Definition
A set of five aircraft groupings (A through E) defined by approach speed (1.3 times the stall speed in landing configuration at maximum certificated landing weight, or VREF if specified) that determine the applicable circling approach minimums on an instrument approach chart. Category A covers speeds below 91 knots, B covers 91 to 120 knots, C covers 121 to 140 knots, D covers 141 to 165 knots, and E covers 166 knots or more. The pilot must use the minimums for the category corresponding to the actual approach speed flown, and if a higher speed is used, the higher category's minimums apply.
Plain English
Aircraft are sorted into speed groups for circling approaches.
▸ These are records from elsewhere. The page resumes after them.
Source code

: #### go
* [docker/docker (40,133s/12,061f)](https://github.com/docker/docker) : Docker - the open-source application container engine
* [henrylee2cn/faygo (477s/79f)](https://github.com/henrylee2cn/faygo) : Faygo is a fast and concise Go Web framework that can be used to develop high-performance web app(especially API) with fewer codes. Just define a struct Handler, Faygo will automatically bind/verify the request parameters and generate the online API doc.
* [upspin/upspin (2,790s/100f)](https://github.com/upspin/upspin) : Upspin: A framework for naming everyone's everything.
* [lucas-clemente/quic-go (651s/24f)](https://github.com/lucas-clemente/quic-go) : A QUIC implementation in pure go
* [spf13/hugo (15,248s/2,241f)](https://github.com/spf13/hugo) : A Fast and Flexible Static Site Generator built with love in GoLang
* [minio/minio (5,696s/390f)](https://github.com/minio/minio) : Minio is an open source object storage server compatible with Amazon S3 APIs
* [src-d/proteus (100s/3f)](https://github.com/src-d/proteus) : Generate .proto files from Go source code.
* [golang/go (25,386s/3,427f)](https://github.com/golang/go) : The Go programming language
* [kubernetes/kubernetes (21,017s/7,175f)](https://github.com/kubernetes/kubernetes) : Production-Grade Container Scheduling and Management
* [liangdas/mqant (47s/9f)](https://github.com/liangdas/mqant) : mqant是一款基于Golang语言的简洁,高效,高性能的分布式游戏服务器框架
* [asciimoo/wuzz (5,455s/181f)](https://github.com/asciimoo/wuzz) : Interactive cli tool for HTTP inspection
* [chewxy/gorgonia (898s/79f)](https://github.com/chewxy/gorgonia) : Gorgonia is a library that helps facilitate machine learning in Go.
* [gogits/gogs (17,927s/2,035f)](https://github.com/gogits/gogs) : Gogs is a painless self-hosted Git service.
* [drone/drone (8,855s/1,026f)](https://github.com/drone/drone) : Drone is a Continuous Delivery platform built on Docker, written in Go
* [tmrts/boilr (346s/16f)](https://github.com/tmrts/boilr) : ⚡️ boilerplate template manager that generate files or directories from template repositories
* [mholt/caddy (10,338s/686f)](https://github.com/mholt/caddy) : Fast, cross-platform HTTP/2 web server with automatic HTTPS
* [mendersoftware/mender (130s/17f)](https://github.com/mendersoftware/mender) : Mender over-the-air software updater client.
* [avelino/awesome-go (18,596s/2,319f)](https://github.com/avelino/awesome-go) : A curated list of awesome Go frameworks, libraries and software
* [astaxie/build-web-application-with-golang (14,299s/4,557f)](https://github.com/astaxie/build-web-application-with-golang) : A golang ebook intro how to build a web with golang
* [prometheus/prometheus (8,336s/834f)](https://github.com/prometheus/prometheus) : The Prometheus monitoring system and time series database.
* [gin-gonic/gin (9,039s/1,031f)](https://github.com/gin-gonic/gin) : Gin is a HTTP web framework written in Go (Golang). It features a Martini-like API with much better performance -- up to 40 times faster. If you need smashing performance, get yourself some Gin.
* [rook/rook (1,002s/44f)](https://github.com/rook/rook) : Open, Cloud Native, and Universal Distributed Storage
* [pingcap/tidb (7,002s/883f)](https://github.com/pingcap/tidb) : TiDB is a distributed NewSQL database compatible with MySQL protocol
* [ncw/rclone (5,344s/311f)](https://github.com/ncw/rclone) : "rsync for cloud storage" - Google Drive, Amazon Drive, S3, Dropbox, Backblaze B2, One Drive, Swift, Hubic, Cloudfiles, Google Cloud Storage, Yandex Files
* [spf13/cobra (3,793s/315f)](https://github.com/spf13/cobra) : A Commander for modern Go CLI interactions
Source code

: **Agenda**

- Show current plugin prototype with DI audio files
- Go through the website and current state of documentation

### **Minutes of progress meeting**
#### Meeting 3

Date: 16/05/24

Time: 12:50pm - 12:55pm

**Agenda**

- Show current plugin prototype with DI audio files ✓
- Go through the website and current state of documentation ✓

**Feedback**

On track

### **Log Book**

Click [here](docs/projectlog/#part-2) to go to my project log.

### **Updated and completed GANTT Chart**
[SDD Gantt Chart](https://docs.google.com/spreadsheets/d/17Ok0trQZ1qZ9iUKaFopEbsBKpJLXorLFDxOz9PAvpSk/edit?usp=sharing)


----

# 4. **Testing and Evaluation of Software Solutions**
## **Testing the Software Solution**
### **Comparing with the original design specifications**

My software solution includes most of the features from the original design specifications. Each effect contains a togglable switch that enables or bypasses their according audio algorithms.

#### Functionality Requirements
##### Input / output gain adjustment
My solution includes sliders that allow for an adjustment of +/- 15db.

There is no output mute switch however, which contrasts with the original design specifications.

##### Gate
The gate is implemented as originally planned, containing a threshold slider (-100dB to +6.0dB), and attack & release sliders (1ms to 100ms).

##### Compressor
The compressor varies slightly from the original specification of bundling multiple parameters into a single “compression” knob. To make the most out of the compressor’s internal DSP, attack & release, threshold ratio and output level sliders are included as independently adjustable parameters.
Faster aircraft need more room to maneuver, so they get higher minimum altitudes and visibility requirements. You use the group that matches the speed you are actually flying.
Context Anchor
Seen on instrument approach charts when choosing circling minimums for an aircraft during an instrument approach that ends with visual maneuvering to a runway.
Why Pilots Care
Determines the exact circling radius and minimums, directly affecting whether the approach can be completed safely in the reported weather.
Grounding Statement
A faster airplane covers more ground while turning, so it needs a wider safe area around the airport during a circling approach.
Intuition Check
Do not treat the category as a skill level or aircraft size label. For circling approaches, the category is mainly about the speed you will use, because speed determines how much room the airplane needs to turn safely.
Example Sentence 1
Because we planned to fly the circling approach at 125 knots, we used the Category C minimums instead of Category B.
Example Sentence 2
Because the aircraft was in Category C, the protected circling area extended farther from the runway than a Category A airplane would require.